### Description

The first model we study is the selfish routing model. In the selfish routing model, we analyze the efficiency of users selfishly routing traffic and study a counterintuitive phenomenon known as Braess's Paradox, which states that adding a link to a network with selfish routing may actually increase the latency for all users. We produce tight and nearly tight bounds on the maximum increase in latency that can occur due to Braess's Paradox in single-commodity and multicommodity networks, respectively. We also produce the first nearly tight bounds on the maximum latency that can occur when traffic is routed selfishly in multicommodity networks, relative to the maximum latency that occurs when traffic is routed optimally.

In the second part of the thesis, we study random graph models which have been used to model the Internet, and look for properties of graphs generated by those models, which can be used to derive simple compact routing schemes. The goal of compact routing is to derive algorithms which minimize the information stored by nodes in the network, while maintaining the ability of all nodes to route packets to each other along relatively short paths. In this research area, we show that graphs generated by several random graph models used to model the Internet (e.g. the preferential attachment model), can be decomposed in a novel manner, which allows compact routing to be achieved easily. Along the way, we also prove that a Polya urns random process has good load balancing properties, which may be of independent interest.

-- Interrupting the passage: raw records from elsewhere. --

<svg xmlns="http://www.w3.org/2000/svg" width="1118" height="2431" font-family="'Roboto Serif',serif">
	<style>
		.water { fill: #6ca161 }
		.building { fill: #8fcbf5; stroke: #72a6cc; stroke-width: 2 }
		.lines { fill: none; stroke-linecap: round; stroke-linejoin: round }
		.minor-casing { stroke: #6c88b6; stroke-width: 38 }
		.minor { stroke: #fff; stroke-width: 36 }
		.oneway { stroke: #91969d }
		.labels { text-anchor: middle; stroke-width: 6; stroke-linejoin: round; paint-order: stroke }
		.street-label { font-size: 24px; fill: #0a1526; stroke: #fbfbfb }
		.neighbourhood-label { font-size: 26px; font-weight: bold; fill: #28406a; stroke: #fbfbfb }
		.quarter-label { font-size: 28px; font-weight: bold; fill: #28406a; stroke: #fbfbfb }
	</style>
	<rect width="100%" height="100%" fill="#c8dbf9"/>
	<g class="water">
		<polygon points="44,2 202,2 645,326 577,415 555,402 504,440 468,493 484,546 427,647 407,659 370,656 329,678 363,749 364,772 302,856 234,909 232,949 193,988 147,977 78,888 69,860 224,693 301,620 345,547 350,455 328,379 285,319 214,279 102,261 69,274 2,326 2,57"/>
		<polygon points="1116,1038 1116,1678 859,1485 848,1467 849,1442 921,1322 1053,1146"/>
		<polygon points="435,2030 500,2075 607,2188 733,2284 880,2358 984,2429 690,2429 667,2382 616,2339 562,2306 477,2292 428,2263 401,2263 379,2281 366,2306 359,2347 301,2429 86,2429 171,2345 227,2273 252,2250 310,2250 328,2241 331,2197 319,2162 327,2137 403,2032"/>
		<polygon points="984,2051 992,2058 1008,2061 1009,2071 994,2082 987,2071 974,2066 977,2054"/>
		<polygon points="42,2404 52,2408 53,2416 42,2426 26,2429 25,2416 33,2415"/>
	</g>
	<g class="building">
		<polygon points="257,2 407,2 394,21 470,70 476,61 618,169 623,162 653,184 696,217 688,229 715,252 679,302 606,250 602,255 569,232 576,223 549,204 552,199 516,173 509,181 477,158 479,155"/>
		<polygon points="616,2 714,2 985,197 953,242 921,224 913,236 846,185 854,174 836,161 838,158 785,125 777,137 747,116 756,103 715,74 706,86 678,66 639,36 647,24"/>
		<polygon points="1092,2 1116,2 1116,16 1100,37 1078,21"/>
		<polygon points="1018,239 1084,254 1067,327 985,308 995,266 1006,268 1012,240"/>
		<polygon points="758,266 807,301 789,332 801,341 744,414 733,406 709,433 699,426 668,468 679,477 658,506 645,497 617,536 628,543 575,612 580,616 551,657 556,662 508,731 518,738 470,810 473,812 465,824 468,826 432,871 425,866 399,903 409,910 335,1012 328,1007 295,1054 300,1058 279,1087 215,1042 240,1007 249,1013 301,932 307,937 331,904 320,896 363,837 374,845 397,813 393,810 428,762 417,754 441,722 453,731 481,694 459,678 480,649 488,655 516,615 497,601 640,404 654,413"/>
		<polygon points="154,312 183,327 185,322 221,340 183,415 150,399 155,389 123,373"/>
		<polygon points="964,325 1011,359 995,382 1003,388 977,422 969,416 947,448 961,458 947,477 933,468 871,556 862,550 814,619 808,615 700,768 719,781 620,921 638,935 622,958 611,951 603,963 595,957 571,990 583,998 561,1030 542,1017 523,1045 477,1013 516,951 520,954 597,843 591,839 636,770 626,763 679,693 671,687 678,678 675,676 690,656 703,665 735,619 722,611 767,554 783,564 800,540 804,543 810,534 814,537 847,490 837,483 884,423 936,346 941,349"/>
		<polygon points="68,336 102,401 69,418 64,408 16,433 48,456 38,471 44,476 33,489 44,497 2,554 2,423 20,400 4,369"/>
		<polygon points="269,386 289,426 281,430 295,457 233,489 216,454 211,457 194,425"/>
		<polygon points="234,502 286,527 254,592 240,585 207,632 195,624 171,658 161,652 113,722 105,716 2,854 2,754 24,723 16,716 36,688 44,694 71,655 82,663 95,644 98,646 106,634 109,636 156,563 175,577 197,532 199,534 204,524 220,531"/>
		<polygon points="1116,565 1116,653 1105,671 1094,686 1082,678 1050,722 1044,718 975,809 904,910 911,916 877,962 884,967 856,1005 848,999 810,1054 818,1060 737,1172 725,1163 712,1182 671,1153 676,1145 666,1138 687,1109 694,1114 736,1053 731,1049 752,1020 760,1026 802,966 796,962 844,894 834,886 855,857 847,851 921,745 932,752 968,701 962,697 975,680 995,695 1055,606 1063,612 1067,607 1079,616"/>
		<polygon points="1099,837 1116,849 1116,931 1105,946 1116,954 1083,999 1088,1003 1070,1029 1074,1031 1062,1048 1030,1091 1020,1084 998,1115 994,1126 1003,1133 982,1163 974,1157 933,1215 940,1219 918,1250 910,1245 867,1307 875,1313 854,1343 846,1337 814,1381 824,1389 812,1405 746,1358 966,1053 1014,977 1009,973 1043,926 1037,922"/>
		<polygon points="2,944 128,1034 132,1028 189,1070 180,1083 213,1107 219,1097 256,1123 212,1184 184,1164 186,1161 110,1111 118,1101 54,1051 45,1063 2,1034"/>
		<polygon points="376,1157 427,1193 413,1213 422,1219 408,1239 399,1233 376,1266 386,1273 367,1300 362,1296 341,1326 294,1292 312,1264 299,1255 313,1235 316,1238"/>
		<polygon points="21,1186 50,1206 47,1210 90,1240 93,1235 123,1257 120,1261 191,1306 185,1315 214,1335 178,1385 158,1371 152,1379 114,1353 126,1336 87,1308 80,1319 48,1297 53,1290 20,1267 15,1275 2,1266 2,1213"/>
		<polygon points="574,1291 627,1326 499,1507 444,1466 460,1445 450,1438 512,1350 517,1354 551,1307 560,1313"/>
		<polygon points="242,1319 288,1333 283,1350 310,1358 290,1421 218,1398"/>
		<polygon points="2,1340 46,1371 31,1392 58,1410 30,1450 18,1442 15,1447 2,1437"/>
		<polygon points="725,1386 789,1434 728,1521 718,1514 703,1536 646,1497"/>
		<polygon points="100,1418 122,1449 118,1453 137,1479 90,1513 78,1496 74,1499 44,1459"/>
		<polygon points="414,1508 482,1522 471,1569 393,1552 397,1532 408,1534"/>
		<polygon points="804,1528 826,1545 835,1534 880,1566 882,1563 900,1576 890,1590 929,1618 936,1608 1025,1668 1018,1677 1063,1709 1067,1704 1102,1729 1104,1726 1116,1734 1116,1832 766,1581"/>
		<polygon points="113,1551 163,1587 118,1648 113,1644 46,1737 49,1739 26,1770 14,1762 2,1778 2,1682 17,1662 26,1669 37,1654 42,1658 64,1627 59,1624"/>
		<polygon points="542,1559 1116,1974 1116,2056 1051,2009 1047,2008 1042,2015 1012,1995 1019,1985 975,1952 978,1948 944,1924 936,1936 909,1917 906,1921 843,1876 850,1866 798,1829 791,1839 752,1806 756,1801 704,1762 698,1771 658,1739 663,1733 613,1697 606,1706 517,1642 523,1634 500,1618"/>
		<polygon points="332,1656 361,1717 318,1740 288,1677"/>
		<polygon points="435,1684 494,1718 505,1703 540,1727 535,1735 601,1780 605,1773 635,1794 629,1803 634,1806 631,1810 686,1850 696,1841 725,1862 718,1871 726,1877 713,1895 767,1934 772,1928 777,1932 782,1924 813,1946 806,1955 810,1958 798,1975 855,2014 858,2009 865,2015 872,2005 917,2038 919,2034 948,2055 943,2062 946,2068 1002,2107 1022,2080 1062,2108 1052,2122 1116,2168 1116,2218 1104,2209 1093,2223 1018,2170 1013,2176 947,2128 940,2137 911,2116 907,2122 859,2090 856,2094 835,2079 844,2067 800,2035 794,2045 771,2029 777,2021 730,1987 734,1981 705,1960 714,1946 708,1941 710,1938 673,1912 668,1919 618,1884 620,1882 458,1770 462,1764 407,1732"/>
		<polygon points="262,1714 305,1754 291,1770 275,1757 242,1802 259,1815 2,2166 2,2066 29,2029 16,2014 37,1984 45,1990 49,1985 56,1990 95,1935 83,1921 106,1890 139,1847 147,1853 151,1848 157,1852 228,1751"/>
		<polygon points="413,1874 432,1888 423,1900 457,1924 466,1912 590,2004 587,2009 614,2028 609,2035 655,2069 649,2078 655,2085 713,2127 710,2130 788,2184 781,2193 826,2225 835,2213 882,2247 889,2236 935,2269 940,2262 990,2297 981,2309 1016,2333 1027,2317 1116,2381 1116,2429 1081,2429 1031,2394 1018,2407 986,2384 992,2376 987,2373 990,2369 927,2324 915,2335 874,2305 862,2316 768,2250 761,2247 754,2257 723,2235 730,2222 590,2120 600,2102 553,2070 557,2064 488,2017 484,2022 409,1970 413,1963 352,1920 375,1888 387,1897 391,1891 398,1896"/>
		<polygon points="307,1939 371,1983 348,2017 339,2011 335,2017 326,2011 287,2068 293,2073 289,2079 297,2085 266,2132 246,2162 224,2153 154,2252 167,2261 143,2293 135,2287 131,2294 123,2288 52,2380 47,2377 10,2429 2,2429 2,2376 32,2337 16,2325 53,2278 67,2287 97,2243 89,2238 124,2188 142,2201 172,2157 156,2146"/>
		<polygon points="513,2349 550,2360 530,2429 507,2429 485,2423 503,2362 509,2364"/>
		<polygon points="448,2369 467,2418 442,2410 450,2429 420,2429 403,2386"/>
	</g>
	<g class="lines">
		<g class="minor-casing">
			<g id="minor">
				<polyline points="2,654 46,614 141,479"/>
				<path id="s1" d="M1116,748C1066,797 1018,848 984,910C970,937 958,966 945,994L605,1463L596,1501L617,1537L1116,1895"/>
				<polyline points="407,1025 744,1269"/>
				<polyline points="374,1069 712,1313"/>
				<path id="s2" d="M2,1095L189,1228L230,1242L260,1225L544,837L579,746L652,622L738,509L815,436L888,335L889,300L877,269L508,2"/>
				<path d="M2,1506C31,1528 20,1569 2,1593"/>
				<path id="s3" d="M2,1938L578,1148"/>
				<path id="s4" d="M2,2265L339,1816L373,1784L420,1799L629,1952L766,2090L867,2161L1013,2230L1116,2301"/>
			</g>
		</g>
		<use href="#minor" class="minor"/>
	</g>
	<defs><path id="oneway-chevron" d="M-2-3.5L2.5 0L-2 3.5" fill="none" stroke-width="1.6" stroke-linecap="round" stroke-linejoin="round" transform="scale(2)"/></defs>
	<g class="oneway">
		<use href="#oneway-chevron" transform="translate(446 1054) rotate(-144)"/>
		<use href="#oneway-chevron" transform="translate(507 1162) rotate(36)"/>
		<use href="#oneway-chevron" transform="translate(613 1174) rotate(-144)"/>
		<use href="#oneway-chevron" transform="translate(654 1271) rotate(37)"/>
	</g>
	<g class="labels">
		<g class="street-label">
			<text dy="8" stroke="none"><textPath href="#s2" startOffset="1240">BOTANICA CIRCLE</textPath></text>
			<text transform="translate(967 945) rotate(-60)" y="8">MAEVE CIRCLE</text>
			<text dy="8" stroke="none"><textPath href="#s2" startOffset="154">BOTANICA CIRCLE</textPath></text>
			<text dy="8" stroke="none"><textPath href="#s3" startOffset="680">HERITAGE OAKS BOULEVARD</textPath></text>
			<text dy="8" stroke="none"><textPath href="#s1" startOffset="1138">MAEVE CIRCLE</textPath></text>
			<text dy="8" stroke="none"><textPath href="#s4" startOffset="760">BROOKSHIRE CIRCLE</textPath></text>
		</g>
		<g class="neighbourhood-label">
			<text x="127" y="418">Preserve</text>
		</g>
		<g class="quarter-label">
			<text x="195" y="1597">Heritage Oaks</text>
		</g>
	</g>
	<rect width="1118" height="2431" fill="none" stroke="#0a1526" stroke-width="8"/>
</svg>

In the last part of the thesis, we study an online bipartite matching problem, which models a problem occurring in the area of Internet service provision. In our online bipartite matching problem, we imagine that we have some servers capable of providing some service, and clients arrive one at a time to request service from a subset of servers capable of servicing their request. The goal of the problem is to assign the arriving clients to servers capable of servicing their requests, all while minimizing the number of times that a client needs to be switched from one server to another server. Although prior worst case analysis for this problem has not yielded interesting results, we show tight bounds on the number of times clients need to be switched in a few natural models.

As we analyze these problems arising in the Internet from a precise mathematical perspective, we also seek to reflect on the process used to solve mathematical problems. Although the thought process can sometimes be difficult to describe, in one case, we attempt to provide a step-by-step account of how the final result was proved, and attempt to describe a high level algorithm, which summarizes the methodology that used to prove it.